──────── Given data

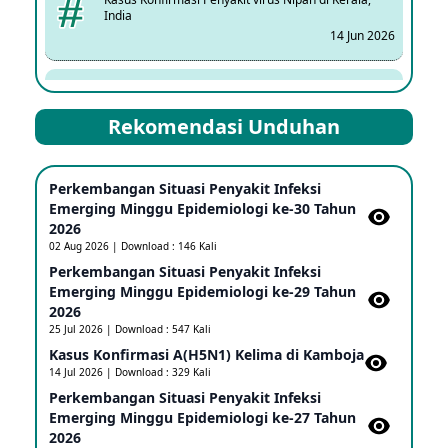
India
14 Jun 2026
Kasus Dicurigai Penyakit virus Nipah di Kerala, India
12 Jun 2026
Rekomendasi Unduhan
Mpox Clade 1b di Taiwan
Perkembangan Situasi Penyakit Infeksi
25 May 2026
Emerging Minggu Epidemiologi ke-30 Tahun
2026
02 Aug 2026 | Download : 146 Kali
Update Informasi PHEIC Penyakit Ebola
Perkembangan Situasi Penyakit Infeksi
23 May 2026
Emerging Minggu Epidemiologi ke-29 Tahun
2026
25 Jul 2026 | Download : 547 Kali
Penetapan Outbreak Penyakit Ebola di RD Kongo
Kasus Konfirmasi A(H5N1) Kelima di Kamboja​
dan Uganda Sebagai PHEIC
14 Jul 2026 | Download : 329 Kali
17 May 2026
Perkembangan Situasi Penyakit Infeksi
Emerging Minggu Epidemiologi ke-27 Tahun
2026
Outbreak Penyakti Ebola di RD Kongo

────────────────

## To do
Looking at each line of the records, count the ones where the word "Ebola" appears, and report only the count.

## Response area
3